The cause was heart failure, his North American manager, Alex Boicel, said.

Papa Wemba’s death occasioned public mourning throughout Africa. Baudouin Banza Mukalay, culture minister of the Democratic Republic of Congo, called it a “great loss for the country and all of Africa,” praising him as “a role model for Congolese youth.”

One of Africa’s foremost representatives in world music, Papa Wemba was widely admired for his sweet, supple, haunting tenor, with which he sang in his native Lingala and in French.

His music — a style originally called Congolese rumba, and in later years soukous, a word derived from the French secouer, “to shake” — melded traditional African and Caribbean rhythms with rock and soul.

Papa Wemba, who had homes in Paris and Kinshasa, his homeland’s capital, appeared on stages throughout the world with his band Viva la Musica.

In New York, he was heard at S.O.B.’s in 1989 in a performance that Jon Pareles, writing in The New York Times, called “lilting and kinetic, a marvelous lattice of percussion and melody.”

In the 1990s he toured with the British rocker Peter Gabriel; for Mr.

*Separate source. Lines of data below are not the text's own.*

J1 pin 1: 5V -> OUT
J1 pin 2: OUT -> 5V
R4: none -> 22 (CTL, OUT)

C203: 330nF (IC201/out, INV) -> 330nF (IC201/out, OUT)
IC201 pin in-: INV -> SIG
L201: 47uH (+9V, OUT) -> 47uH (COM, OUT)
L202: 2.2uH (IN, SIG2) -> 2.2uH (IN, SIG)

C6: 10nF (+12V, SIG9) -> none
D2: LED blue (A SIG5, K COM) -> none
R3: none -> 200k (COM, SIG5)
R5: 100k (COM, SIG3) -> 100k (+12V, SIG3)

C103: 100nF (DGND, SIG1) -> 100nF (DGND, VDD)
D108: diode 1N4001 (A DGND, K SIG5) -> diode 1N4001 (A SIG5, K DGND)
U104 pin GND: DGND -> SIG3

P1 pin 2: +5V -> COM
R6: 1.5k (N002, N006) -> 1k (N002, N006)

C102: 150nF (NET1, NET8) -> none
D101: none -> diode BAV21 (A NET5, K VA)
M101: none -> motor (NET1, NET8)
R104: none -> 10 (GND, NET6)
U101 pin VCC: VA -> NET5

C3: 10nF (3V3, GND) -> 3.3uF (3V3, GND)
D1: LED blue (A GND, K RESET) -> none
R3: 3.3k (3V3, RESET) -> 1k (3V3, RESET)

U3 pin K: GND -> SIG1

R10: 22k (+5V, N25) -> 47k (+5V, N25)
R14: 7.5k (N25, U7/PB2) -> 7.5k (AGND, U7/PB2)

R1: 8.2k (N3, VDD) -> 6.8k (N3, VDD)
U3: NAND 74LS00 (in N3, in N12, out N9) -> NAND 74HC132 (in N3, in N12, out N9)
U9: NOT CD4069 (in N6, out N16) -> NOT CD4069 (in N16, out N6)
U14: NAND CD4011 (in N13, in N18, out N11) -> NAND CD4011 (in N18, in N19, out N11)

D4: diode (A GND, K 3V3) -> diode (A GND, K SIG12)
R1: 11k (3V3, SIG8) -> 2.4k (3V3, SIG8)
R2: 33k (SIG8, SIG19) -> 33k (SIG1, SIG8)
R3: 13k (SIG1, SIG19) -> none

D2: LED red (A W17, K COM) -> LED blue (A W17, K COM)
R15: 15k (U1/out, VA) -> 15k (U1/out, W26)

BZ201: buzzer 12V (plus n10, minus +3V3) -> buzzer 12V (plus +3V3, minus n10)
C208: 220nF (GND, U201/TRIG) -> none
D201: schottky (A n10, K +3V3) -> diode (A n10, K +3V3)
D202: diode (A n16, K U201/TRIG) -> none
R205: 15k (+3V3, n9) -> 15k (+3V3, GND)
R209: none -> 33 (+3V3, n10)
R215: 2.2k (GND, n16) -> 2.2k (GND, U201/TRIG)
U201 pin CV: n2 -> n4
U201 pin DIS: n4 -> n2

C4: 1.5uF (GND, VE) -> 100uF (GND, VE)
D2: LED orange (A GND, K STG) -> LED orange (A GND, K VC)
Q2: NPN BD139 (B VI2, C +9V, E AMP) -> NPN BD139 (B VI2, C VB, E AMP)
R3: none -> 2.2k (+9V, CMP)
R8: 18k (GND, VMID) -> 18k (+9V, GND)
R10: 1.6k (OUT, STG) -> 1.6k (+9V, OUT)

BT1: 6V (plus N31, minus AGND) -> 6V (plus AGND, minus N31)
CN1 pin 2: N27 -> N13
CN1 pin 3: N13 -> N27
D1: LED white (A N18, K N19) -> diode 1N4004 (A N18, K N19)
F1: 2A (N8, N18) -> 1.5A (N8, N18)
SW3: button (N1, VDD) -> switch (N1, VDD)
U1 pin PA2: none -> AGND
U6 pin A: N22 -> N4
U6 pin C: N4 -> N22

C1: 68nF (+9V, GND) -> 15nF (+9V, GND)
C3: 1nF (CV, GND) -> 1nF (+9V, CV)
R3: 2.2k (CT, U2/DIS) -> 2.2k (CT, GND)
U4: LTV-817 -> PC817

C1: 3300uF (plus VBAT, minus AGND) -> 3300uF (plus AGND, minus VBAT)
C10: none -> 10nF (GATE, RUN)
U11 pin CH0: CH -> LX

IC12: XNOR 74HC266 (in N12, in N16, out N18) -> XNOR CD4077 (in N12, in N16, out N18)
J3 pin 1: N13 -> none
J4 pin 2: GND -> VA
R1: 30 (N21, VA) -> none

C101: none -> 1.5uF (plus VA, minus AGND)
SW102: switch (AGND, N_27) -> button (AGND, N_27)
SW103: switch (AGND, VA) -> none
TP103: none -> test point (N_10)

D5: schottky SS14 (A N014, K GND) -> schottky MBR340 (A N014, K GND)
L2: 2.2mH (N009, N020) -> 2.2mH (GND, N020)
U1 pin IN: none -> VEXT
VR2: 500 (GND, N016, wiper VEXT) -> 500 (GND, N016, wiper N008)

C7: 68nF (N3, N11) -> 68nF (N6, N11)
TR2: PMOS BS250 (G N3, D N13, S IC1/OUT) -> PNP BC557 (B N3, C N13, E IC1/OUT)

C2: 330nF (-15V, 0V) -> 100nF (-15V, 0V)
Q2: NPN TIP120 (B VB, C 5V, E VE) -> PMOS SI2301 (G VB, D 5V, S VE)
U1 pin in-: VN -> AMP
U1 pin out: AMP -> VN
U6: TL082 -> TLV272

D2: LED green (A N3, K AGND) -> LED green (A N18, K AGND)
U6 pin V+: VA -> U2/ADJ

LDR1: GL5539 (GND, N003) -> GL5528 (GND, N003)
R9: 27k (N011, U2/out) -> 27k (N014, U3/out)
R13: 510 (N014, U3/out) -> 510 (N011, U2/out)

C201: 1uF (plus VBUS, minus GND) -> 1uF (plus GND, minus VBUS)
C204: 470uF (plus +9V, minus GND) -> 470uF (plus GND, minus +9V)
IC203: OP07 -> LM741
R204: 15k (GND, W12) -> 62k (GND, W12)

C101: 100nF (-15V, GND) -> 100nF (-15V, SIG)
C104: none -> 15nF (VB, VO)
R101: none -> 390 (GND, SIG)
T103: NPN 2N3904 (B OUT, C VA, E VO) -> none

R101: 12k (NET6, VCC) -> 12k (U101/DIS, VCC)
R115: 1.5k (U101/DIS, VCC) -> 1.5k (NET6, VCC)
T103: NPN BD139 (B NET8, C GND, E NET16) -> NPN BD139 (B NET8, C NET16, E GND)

Gabriel’s record label, Real World, he recorded the albums “Le Voyager,” “Emotion" and “Molokai.”

An occasional actor, Papa Wemba starred in “La Vie Est Belle,” a 1987 film musical directed by Benoît Lamy and Mweze Ngangura. In the movie, shown that year at Film Forum in New York, he played an aspiring singer.

He was famed as well as a latter-day Beau Brummell, favoring extravagant outfits by European and Japanese designers.

Papa Wemba was also known for having pleaded guilty in 2004 to his role in a scheme to smuggle dozens of Africans — billed as musicians but curiously devoid of instruments — into Europe.

Jules Shungu Wembadio Pene Kikumba was born on June 14, 1949, in the Kasai region of what was then the Belgian Congo — later Zaire and now the Democratic Republic of Congo. His family moved to the capital, then known as Léopoldville, when he was a child.

His father was a customs official and his mother a pleureuse, a professional mourner who sang at funerals. From her, Papa Wemba later said, he received his first musical education.

As a teenager, he sang in the choir of a local Roman Catholic church.

“When I started singing pop music, I left religious music completely,” Papa Wemba told the publication African Business in 2004. “But there was always the influence of religious music on my voice because, with religious music, the minor key always recurs. When I compose songs, I often use the minor key.”

In the late 1960s he became a charter member of Zaiko Langa Langa, a hugely popular soukous band. He was later the lead singer of the group Isifi Lokole before starting Viva la Musica in 1977.

Papa Wemba, who spent part of his career in France, made international headlines in 2003 after he was arrested there and charged with attempting to bring African immigrants into the country illegally.

He had aroused the authorities’ suspicions two years earlier, when he tried to bring some 90 Congolese individuals — whom he described as members of his band but who possessed neither instruments nor costumes — into Paris.

Papa Wemba, who admitted only to having played a small role in the affair, served three and a half months in a French prison.

“If I ever took money — and I’m not saying I did — it was for humanitarian reasons,” he said in an interview quoted on Sunday in his obituary in The Guardian. “I took a dozen children out of the country so they could escape the terrible conditions that exist there.”

Papa Wemba was long regarded as the muse of the Congolese youth movement SAPE, known in English as the Society of Poseurs and Persons of Elegance. Its adherents, young men called sapeurs, dress in Roberto Cavalli, Comme des Garçons, Issey Miyake and other designer labels.

His ardor for couture even found its way into his music. “Listen my love,” one of his numbers runs:

On our wedding day The label will be Torrente The label will be Giorgio Armani The label will be Daniel Hechter The label for the shoes will be J. M. Weston.

Papa Wemba’s survivors, according to Mr. Boicel, include his wife, known as Mama Rosa; three brothers; two sisters; 33 children; and nearly two dozen grandchildren.

To critics who asserted that Papa Wemba’s musical style was not traditional enough, he had a succinct rejoinder.

“What I create is not Congolese music anymore — it’s not even African music,” he said. “It’s just simply music.”